O ministro do Supremo Tribunal Federal (STF), Dias Toffoli, tem sido alvo de forte repercussão pública, de críticas por parte de parlamentares e de pedidos de impeachment em razão de sua condução de partes do chamado Caso Banco Master. O caso envolve investigação de uma suposta fraude bilionária no agora liquidado Banco Master, controlado por Daniel Vorcaro, que chegou a ser preso pela Operação Compliance Zero da Polícia Federal (PF).
— Relacionamentos e Conexões Questionadas
O caso ganhou destaque por ter sido trazido ao STF após decisão de Toffoli de retirar o processo das instâncias inferiores e transferi-lo à Corte, sob sua relatoria, com imposição de sigilo elevado às investigações. Tal centralização foi alvo de críticas por parte de integrantes da CPMI do INSS e parlamentares, que a consideram uma forma de comprometer a transparência e o acesso a provas essenciais.
A controversa movimentação também se intensificou após a divulgação de que Toffoli teria uma relação pessoal de longa data com um advogado ligado ao Banco Master — incluindo uma viagem em um jato particular do qual ambos participaram, fato citado nas reportagens e que gerou questionamentos sobre imparcialidade e conflito de interesses.
Decisões tomadas por Toffoli no caso incluem:
Prorrogação por 60 dias das investigações a pedido da PF.
Determinação de sigilo elevado no processo, limitando o acesso de congressistas e da CPMI a documentos relacionados ao caso.
Alterações nos prazos de depoimentos e diligências determinadas para a Polícia Federal.
Críticas públicas à PF por descumprimento de prazos por ele determinados.
Essas medidas foram vistas por alguns parlamentares como maneiras de dificultar o trabalho investigativo e proteger investigados, o que ampliou a percepção de que há interferência em instrumentos constitucionais de fiscalização e investigação.
Na segunda quinzena de janeiro de 2026, lideranças da oposição no Senado, incluindo os senadores Eduardo Girão (Novo-CE), Damares Alves (Republicanos-DF) e Magno Malta (PL-ES), protocolaram formalmente um pedido de impeachment contra Dias Toffoli, alegando crime de responsabilidade e suspeição na condução do processo, por suposto envolvimento direto com partes ligadas ao banco investigado.

DADOS EXTRAÍDOS:
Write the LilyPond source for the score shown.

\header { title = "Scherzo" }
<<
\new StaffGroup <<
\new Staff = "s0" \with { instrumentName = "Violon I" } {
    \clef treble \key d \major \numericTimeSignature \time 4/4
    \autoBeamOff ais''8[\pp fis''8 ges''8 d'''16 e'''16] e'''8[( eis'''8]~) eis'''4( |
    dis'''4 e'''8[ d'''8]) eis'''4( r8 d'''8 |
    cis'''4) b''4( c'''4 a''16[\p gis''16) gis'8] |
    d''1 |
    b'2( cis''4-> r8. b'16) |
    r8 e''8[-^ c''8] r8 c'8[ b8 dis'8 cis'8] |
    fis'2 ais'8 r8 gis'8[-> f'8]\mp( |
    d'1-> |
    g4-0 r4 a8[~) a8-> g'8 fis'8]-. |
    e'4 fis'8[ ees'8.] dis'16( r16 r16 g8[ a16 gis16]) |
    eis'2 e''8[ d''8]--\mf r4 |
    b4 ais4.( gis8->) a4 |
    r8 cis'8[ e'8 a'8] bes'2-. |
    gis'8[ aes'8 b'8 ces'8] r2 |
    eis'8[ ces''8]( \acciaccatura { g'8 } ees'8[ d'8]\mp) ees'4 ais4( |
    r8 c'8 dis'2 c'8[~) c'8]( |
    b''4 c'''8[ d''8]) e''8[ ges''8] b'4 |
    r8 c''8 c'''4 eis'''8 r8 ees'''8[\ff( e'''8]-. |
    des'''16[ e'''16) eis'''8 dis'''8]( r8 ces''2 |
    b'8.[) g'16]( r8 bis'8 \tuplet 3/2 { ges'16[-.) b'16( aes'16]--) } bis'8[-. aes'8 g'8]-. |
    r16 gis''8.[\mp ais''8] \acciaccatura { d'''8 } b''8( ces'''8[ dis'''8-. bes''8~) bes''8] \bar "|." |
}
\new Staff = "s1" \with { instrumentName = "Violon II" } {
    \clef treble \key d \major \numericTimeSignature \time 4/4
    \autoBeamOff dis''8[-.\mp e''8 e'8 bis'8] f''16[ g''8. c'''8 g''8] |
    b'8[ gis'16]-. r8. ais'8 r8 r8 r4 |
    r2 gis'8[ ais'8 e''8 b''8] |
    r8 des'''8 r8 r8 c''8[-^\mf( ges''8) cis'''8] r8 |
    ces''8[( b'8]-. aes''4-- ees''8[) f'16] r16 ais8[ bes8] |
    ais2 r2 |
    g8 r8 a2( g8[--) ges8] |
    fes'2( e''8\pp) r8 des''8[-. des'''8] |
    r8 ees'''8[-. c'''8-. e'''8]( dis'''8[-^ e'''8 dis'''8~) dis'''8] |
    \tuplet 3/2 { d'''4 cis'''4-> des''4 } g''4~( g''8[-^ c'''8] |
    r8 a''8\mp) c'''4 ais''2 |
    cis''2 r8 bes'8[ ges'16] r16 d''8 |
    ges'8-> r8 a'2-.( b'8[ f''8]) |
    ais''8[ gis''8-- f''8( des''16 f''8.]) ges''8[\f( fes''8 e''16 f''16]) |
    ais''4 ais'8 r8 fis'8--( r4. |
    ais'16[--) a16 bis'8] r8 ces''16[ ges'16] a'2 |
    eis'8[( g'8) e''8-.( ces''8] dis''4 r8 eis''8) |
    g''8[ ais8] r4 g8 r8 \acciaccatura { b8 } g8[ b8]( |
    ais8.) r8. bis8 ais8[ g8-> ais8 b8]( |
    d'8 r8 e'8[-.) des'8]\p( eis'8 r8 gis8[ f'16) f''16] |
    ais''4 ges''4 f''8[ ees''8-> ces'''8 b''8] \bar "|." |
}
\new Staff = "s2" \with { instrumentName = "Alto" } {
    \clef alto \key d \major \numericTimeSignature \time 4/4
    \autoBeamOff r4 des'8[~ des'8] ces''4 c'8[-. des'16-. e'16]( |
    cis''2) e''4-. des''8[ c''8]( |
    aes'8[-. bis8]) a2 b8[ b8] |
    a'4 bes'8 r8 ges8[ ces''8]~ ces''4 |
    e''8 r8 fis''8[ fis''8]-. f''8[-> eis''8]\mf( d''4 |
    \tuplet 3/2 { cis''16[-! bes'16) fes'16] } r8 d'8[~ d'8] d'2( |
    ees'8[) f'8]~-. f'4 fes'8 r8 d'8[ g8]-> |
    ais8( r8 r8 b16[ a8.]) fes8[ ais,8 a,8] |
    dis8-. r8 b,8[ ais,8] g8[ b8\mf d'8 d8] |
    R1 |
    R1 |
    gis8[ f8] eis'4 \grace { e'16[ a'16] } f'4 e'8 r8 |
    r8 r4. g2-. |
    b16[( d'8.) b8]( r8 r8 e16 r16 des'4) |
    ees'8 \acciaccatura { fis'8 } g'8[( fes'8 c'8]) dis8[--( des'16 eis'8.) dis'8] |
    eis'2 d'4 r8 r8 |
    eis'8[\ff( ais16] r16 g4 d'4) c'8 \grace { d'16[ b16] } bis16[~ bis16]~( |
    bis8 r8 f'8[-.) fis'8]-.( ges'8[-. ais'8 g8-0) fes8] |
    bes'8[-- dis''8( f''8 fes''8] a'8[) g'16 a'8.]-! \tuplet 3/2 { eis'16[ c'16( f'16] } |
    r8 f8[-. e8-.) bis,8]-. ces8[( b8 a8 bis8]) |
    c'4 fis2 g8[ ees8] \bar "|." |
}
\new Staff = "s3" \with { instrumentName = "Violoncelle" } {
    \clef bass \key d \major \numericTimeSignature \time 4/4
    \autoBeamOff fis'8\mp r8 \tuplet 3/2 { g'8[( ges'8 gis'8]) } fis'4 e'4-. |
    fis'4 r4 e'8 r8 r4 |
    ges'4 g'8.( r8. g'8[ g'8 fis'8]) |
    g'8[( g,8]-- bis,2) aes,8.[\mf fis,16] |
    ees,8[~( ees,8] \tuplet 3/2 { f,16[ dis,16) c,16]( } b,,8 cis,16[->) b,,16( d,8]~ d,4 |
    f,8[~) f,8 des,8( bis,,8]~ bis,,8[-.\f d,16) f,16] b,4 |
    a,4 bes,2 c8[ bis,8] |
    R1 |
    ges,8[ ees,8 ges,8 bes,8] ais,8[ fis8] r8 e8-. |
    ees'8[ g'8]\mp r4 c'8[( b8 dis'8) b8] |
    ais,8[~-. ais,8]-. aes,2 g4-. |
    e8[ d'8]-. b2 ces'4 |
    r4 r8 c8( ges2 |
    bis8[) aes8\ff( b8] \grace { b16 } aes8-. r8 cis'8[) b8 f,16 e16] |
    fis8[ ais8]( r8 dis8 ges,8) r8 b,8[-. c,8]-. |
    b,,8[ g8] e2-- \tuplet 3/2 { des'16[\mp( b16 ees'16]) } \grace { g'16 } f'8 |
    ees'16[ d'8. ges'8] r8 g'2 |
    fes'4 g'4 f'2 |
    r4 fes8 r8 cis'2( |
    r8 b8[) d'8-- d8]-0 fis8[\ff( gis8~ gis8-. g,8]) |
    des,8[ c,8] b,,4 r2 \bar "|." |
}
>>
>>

LISTA DE EXERCÍCIOS:
1. Responda com base no texto sobre o caso Banco Master:
(a) Quem controlava o Banco Master?
(b) Por quantos dias Toffoli prorrogou as investigações, e a pedido de quem?
(c) Em que período foi protocolado o pedido de impeachment contra Toffoli?
2. Dê continuidade ao texto sobre o caso Banco Master a partir do ponto em que ele termina.

RESPOSTAS ESCRITAS:
1.
(a) Daniel Vorcaro.
(b) Por 60 dias, a pedido da Polícia Federal (PF).
(c) Na segunda quinzena de janeiro de 2026.

2.
Por sua vez, o presidente do STF, ministro Luiz Edson Fachin, em nota, saiu em defesa de Toffoli, argumentando que o magistrado estaria exercendo supervisão judicial regular e que pressões políticas ou midiáticas não podem revogar o papel institucional da Corte.
Paralelamente, a Procuradoria-Geral da República (PGR) arquivou um pedido de investigação contra Toffoli no Espírito do Caso Master, justificando que a atuação do ministro já estava sendo apurada dentro da própria Corte.
A maneira como o processo tem sido conduzido levanta sérias questões de governança, independência e integridade institucional:
Decisões como centralizar o caso no STF sob sigilo e limitar a participação de comissões parlamentares de investigação podem ser interpretadas como uma quebra de decoro jurídico e político quando comparadas com princípios de transparência e accountability pública, essenciais a um Estado Democrático de Direito.
A proximidade pessoal entre o ministro e advogados ou figuras ligadas ao Banco Master, especialmente à luz de viagens conjuntas e relações anteriores, adiciona um elemento de conflito de interesses percebido, que pode deteriorar a confiança da sociedade na imparcialidade judicial, sobretudo em casos de alta relevância econômica e política.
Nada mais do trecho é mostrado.